En cotizaciones, el mercado cambiario siguió tranquilo: el dólar oficial bajó $2,48 hasta $1425,35, el blue cayó $20 hasta $1400, el Senebi subió $1,67 hasta $1435,71, el MEP subió $8,31 hasta $1433,91 y el CCL subió $7,04 hasta $1476,03. Por lo que la brecha entre el oficial y el blue fue negativa del 2% y la brecha entre el ccl y el mayorista fue del 5%.
En materia de depósitos, se observa una generalizada baja del stock total real de colocaciones en pesos, mientras que el stock total de depósitos en dólares crece sin parar. Eso hizo que el carry trade tuviera un minué: los plazos fijos estuvieron con tasas en descenso, ya que por plata chica el interés promedio bajó de 26,9 a 26,8% anual (21% en bancos grandes y 33% en bancos chicos) y por plata grande se siguió pagando 35,8%.
Mientras tanto, pagando billetito sobre billetito, como Francella en sus parodias, con buen volumen, los bonos argentinos tuvieron una suba mínima, aunque el riesgo país subió 7 unidades, hasta 545 puntos básicos, al tiempo que los niveles de riesgo de los emergentes latinoamericanos (que habían caído fuerte hasta hace un mes) ahora están repuntando.
En papeles privados, EE.UU. entregó hoy un número que debió haber tranquilizado, ya que el pedido de seguros por desempleo se mantuvo en 213.000 solicitudes. Pero la suba del galón de gasolina arriba de tres dólares complica la inflación, la baja de tasas tardará y, como consecuencia, hubo otra rueda en rojo en la Bolsa de Nueva York, con caída del 1,9% para el Dow, descenso del 0,9% para el S&P y baja del 0,7% para el Nasdaq. Y atención que la Bolsa de San Pablo cayó 2,6% y la Bolsa de México también achicó 2,6%.

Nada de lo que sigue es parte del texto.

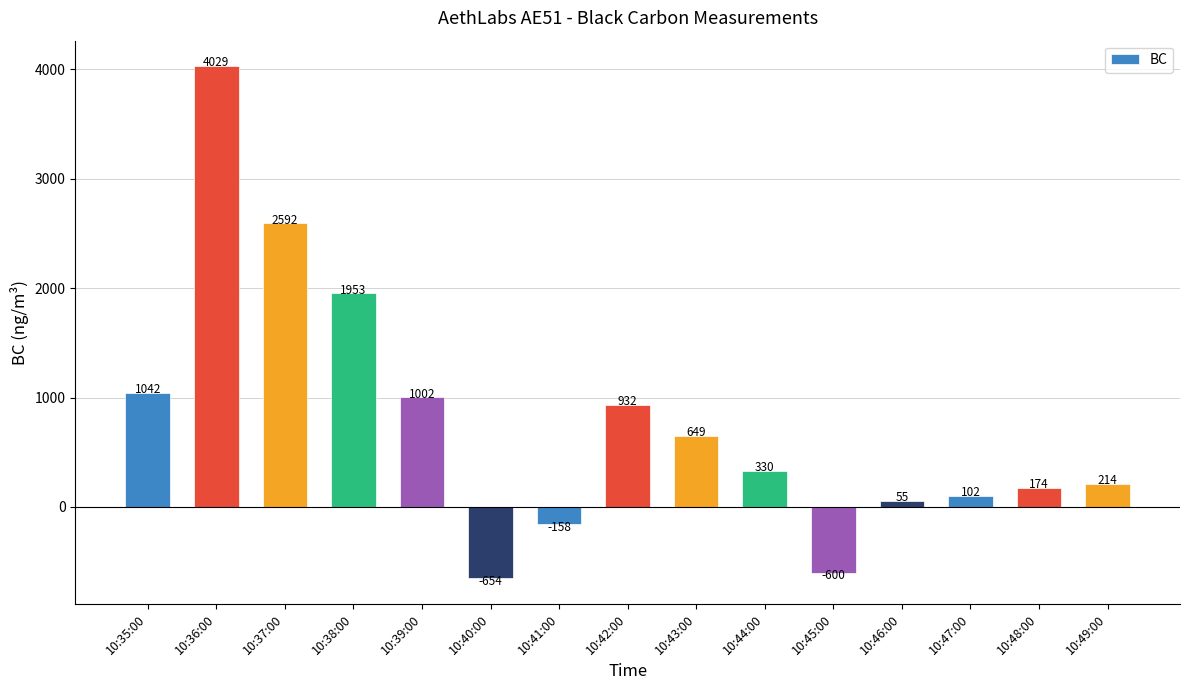

At which label is the value closest to 1687?

10:38:00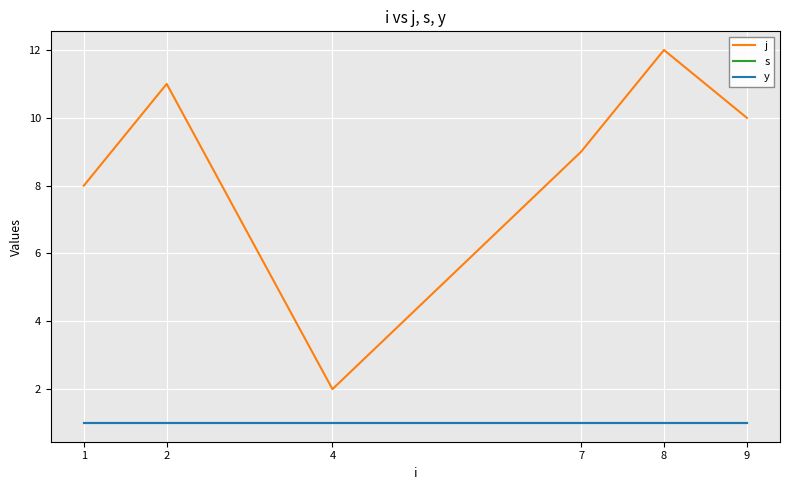

Which series has the largest range (max minus min)?

j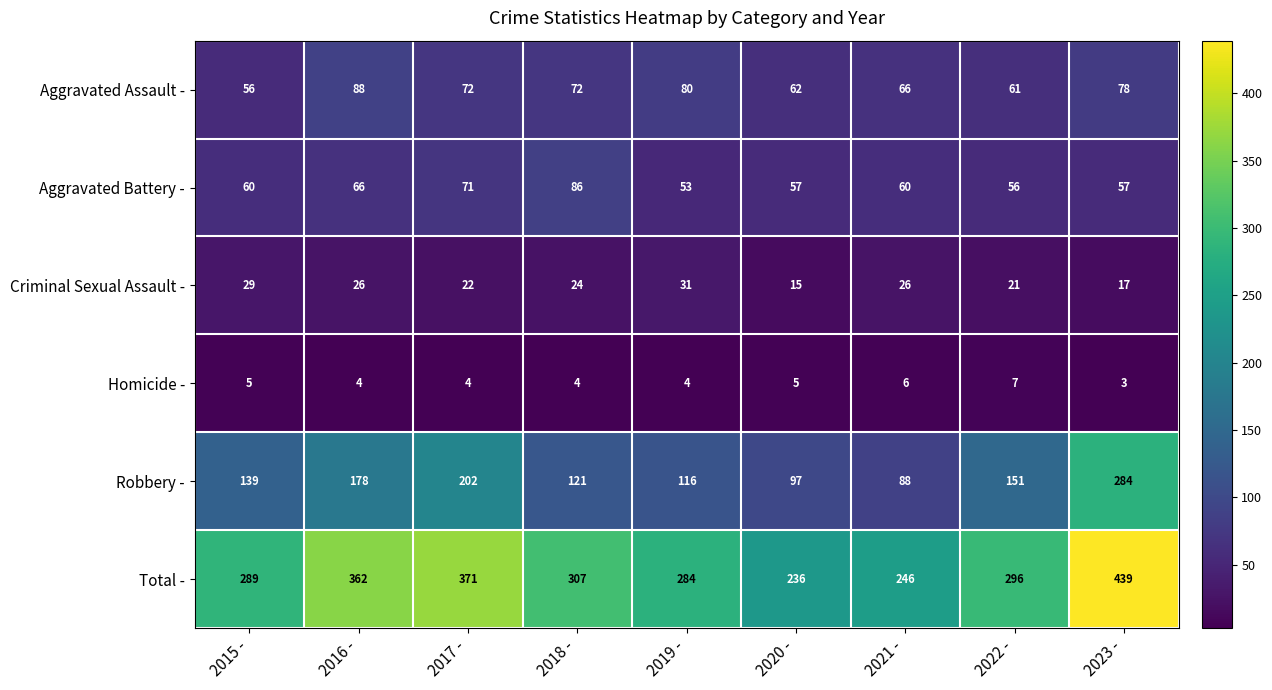

How many series are shown in this chart?

6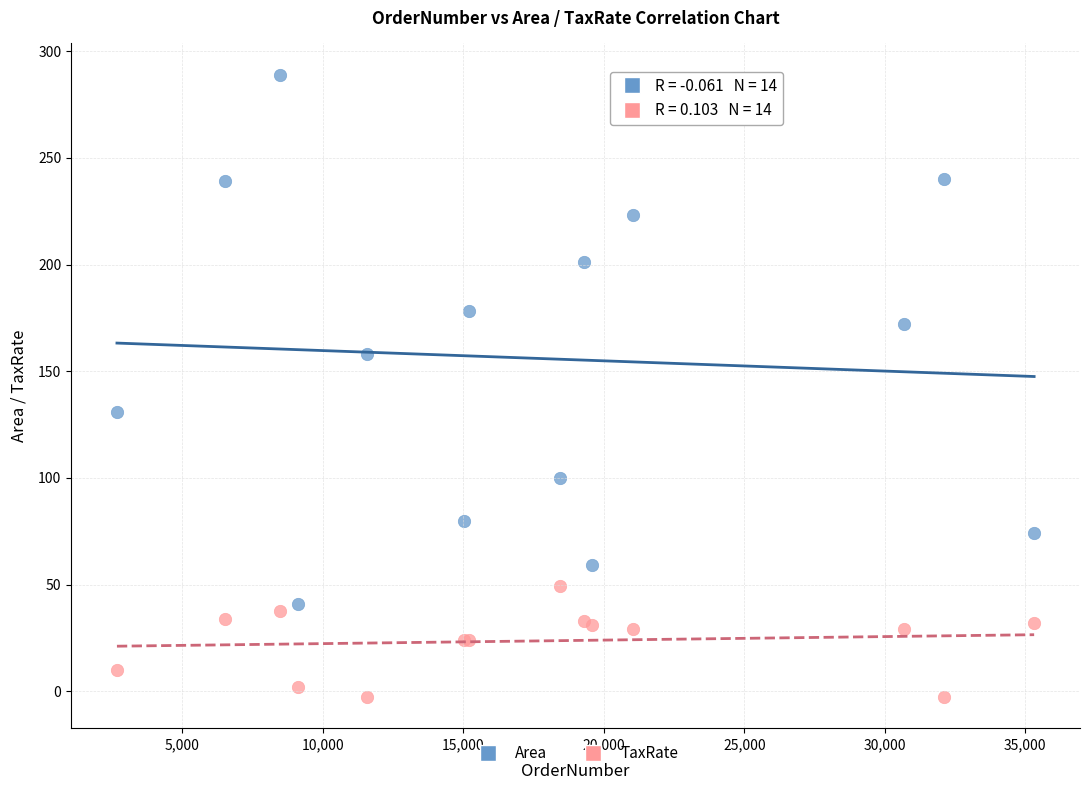

Which series has the widest spread of Y values?

Area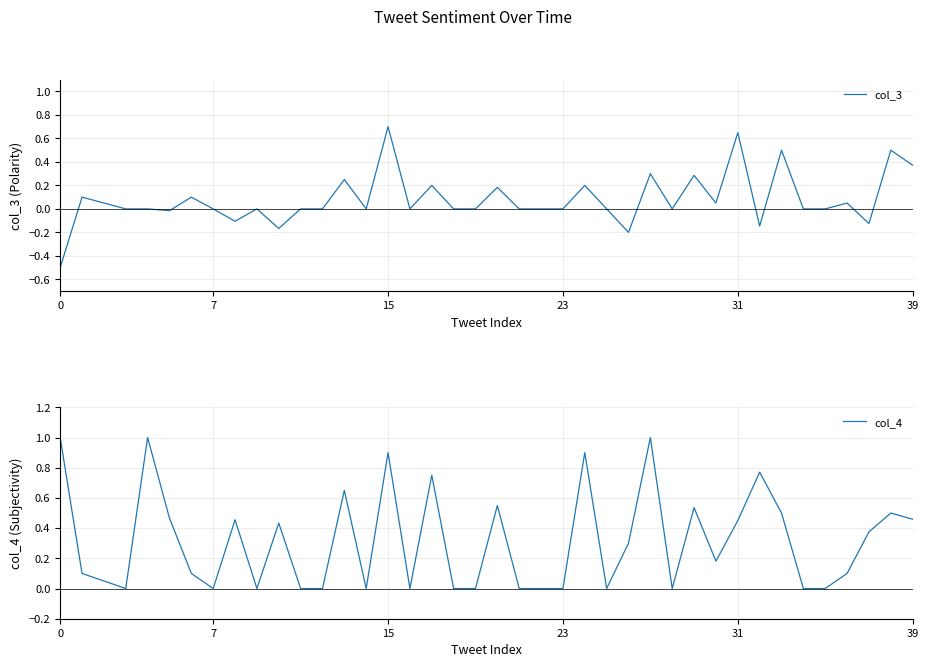

How many intersections are there between col_4 and col_3?

2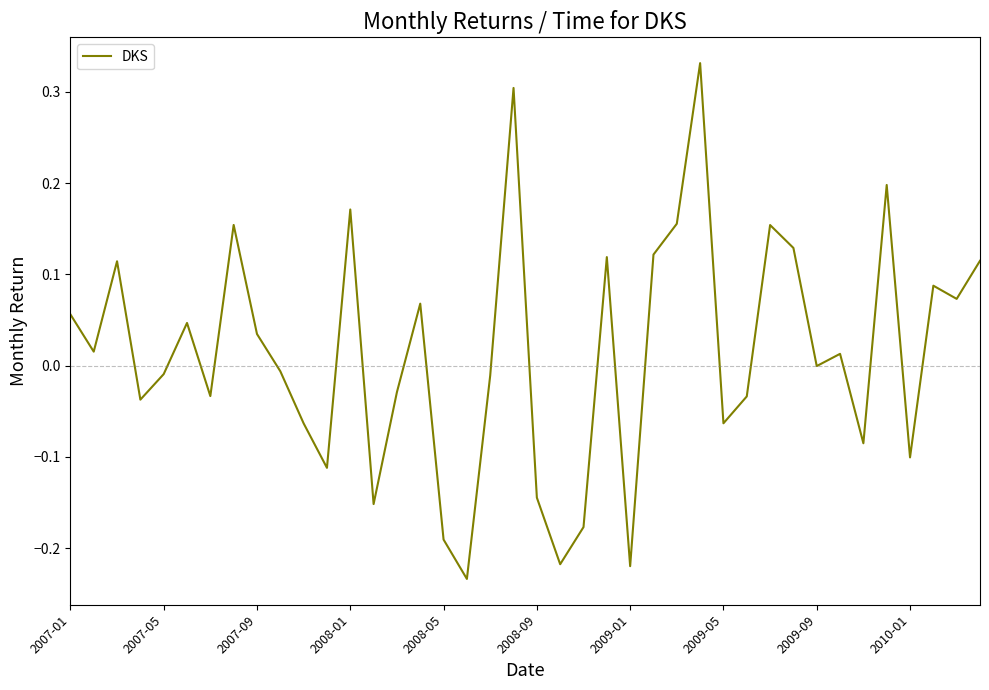

What is the difference between the maximum and minimum values?

0.6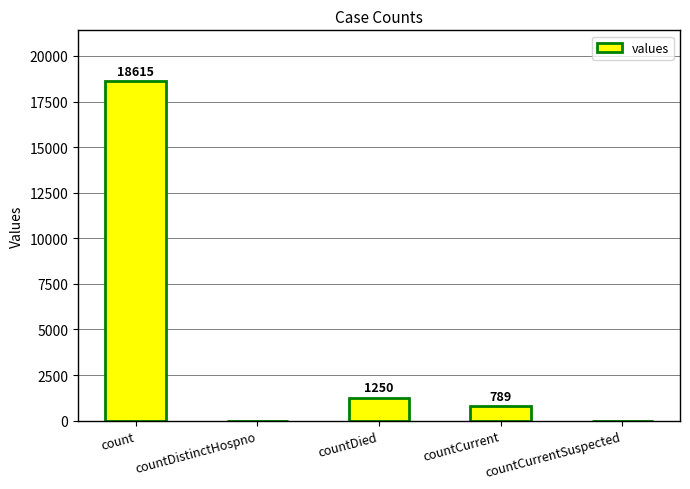

What is the sum of the values at countDied and countCurrentSuspected?

1250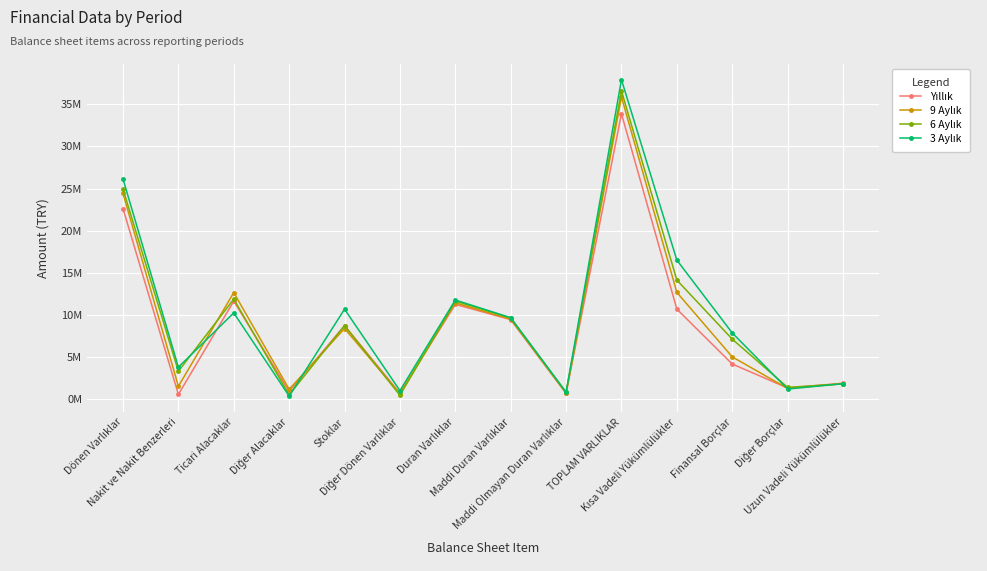

List the labels in order of 6 Aylık value, largest first.

TOPLAM VARLIKLAR, Dönen Varlıklar, Kısa Vadeli Yükümlülükler, Ticari Alacaklar, Duran Varlıklar, Maddi Duran Varlıklar, Stoklar, Finansal Borçlar, Nakit ve Nakit Benzerleri, Uzun Vadeli Yükümlülükler, Diğer Borçlar, Maddi Olmayan Duran Varlıklar, Diğer Alacaklar, Diğer Dönen Varlıklar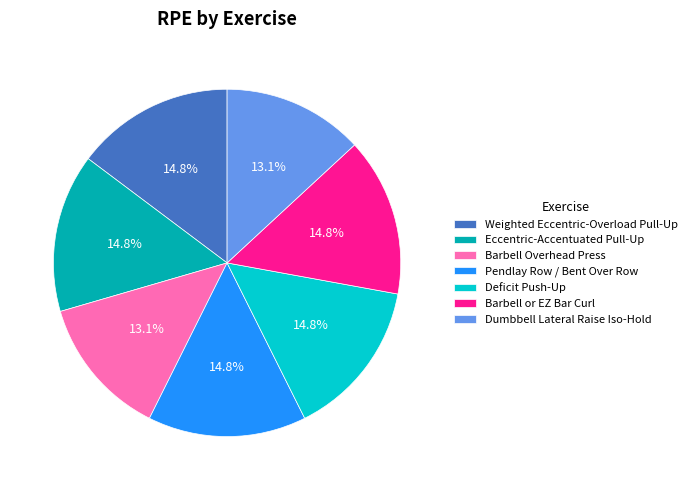

What portion of the pie excludes Pendlay Row / Bent Over Row?

85.2%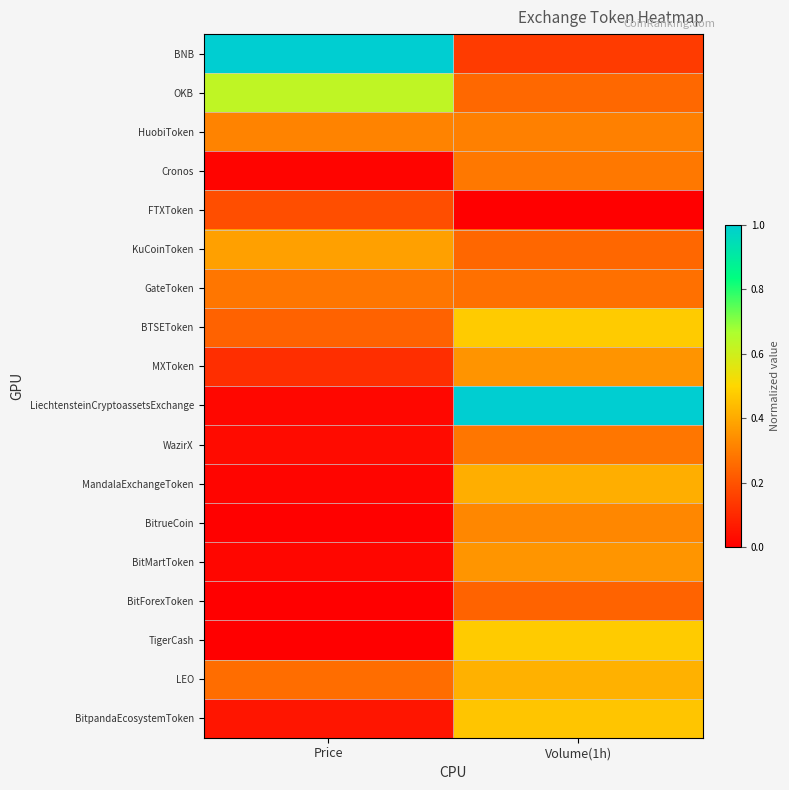

At how many categories does at least one series exceed 0?

2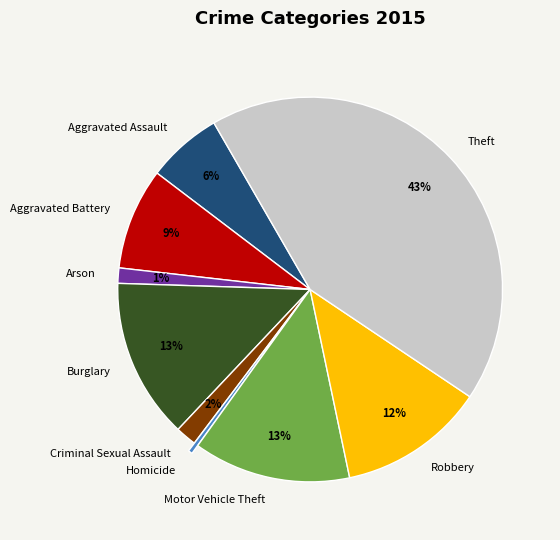

To the nearest percent, what is the combined percentage of Theft and Aggravated Assault?

49%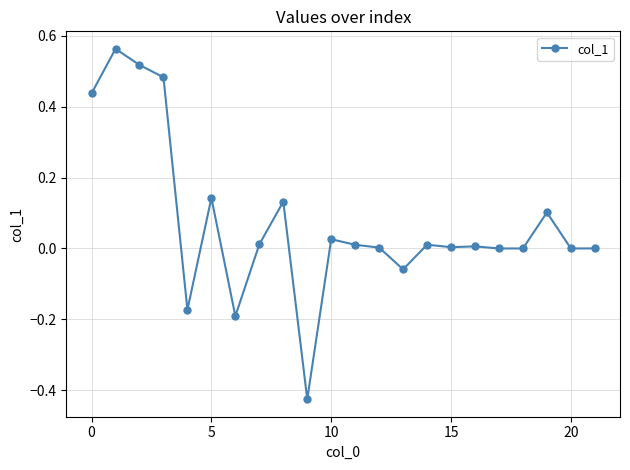

What is the difference between the maximum and second lowest values?

0.8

En el mercado bursátil local, mientras tanto, con $87.836 millones operados en acciones y $202.474 millones en cedears, la Bolsa de Buenos Aires bajó solo 0,4%. Pero las ADR argentinas en que se transan en NY mostraron una suba del 4% para Bioceres, pero con baja en bloque del 1 al 7% para Supervielle, Telecom, IRSA, Central Puerto, Galicia, TGS, Macro, BBVA, Cresud, Loma Negra y Edenor.
Y, obviamente, el foco de todas las miradas estuvo colocado en los commodities. Hubo un notable salto del 8,7% para el petróleo, con el Brent ya acercándose a los 90 dólares. Los metales preciosos estuvieron en descenso. Los metales básicos también actuaron para abajo. En Chicago hubo subas para todos los granos, especialmente para el maíz y el trigo, no tanto para la soja. En Rosario avanzaron el sorgo y el maíz, pero bajó el trigo. E, inesperadamente, el Bitcoin cayó 3,6% con descensos algo menores para el resto de las criptomonedas.